The interruption of such routine vaccination services might be unprecedented since the beginning of the extended programme on immunisation (EPI) during the 1970s, in both government and private sectors.
This may essentially diminish the immunity level of the populace against polio, said Dr Preethi Sharma, Consultant Paediatrician, KIMS Cuddles, Kondapur.
She stated, “Several hospitals have a separate outpatient department for any fever or COVID suspect cases and the immunisation area permits entry of only healthy babies/children. The parents need to be reassured that the risk of COVID transmission during vaccination is almost negligible but missing the vaccine can definitely increase the child’s risk of getting infected with vaccine-preventable diseases, including polio.”
So as to effectively eradicate polio, guardians should get their child vaccinated with OPV and IPV and furthermore continue to get the vaccine administrated during government polio drives. The two vaccines are exceptionally safe and their utilization should continue. The government should have campaigns to fortify the vaccination drive.
After a difficult battle and multiple doses of the oral polio vaccine, India was announced polio-free (wild polio infection) in March 2014. This was a huge achievement as India was viewed as one of the most challenging nations.

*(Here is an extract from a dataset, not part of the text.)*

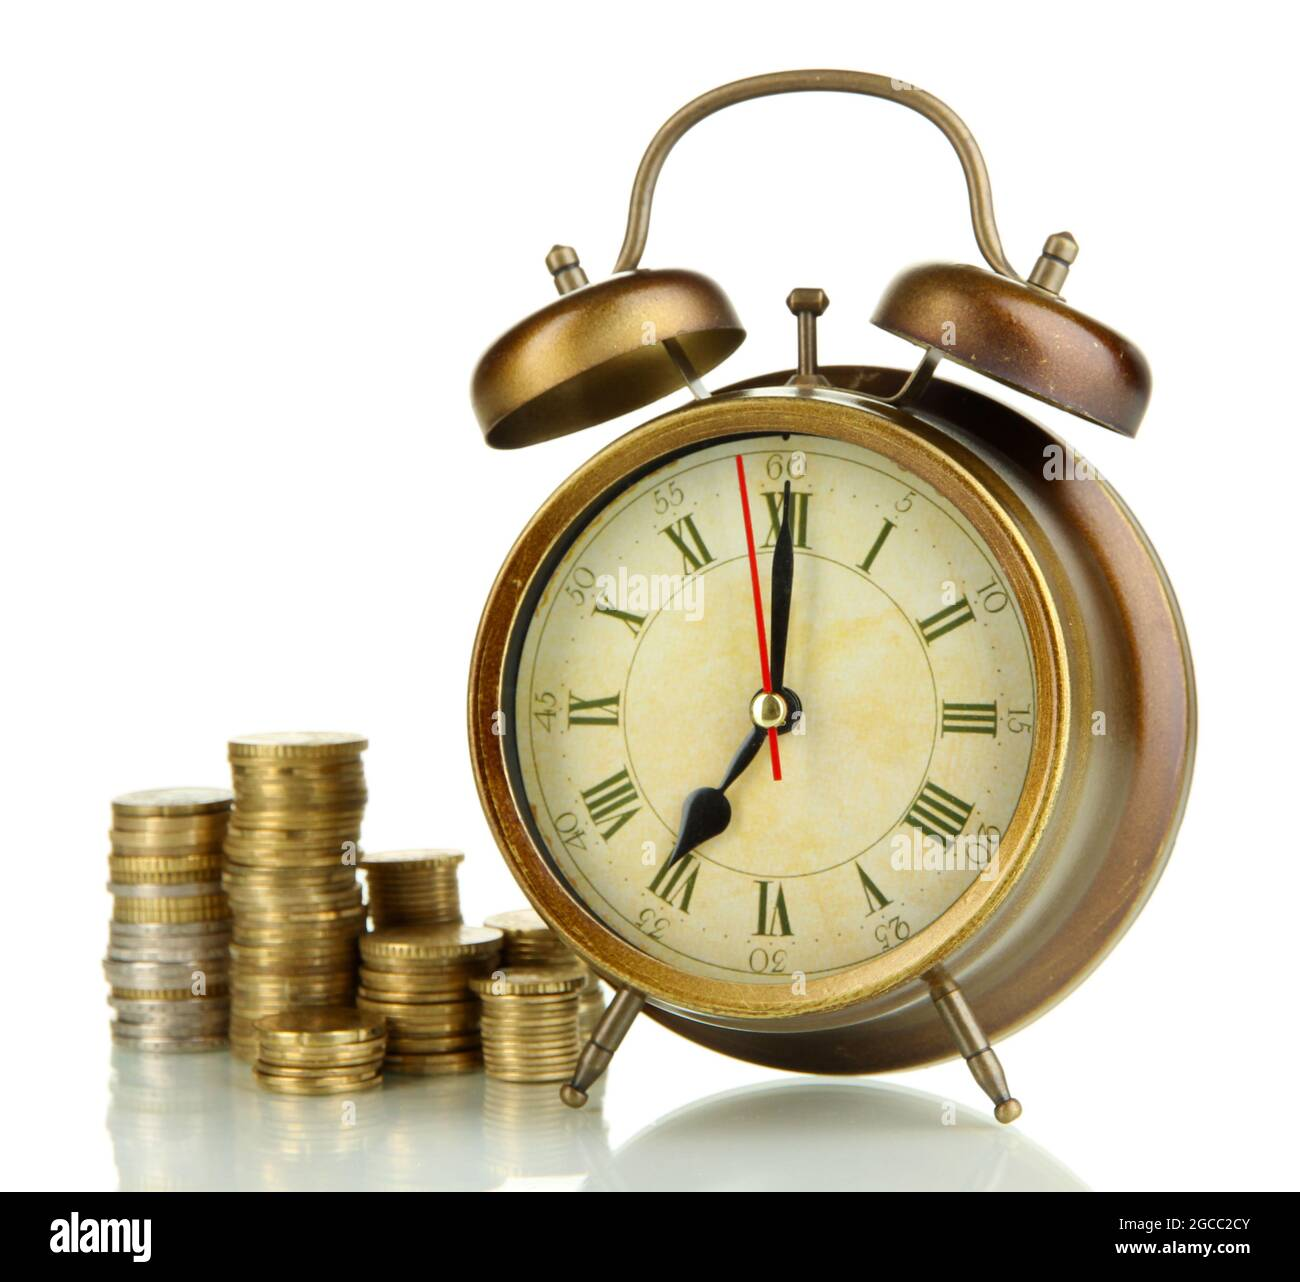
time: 7:00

There is a critical need to focus on getting more and more number of children vaccinated with IPV(Injectable Polio Vaccine), which represents no danger of VDPV as well as gives 99 per cent protection from VDPV disease and wild polio.
Until all the children in the nation are not immunized with IPV, the danger of polio resurgence either because of importations from neighbouring Pakistan and Afghanistan, the only two polio-endemic nations on the planet now, or from VDPV will be there, the doctor stated.
Another significant step which the government has taken is to begin utilizing the inactivated (injectable) polio vaccine(IPV) in its routine schedule. IPV has been utilized by private practitioners and corporate hospitals for a long time yet now it can have boundless reach with the government adopting it in its standard vaccination plan. IPV protects against polio with no danger of vaccine-derived polio. As wild poliovirus is eliminated, OPV should be phased out.
The government has already removed type 2 containing OPV. The explanation being the type 2 segment contained in trivalent OPV represents more than 90% of all vaccine-derived poliovirus cases (bivalent OPV doesn’t contain type 2).
Dr Ravindra Parigi, Consultant Neonatologist at Medicover Hospitals, Visakhapatnam stated, “Year after year, and generation after generation, the government of India and the people here have taken a mission route with the vision to eradicate deadly polio. Administering polio drops to new-born babies was a small yet most effective means of tackling the spread of poliovirus. And it is the very commitment that is required in these COVID-19 times to put a finish to the deadly coronavirus.”
The doctor included, “Not letting the guard down is the only way to overcome the present crisis. People must believe that following prescribed restrictions and ensuring safety norms is the only way we can come out of the problem.”
On World Polio Day 2020, it is essential to take a look at the learnings India and the world can take from the past efforts to beat the current COVID-19 crisis. In spite of the fact that polio still exists in underdeveloped countries like Pakistan and Afghanistan, the cases have declined by more than 99 per cent in comparison with the 1980s, he included.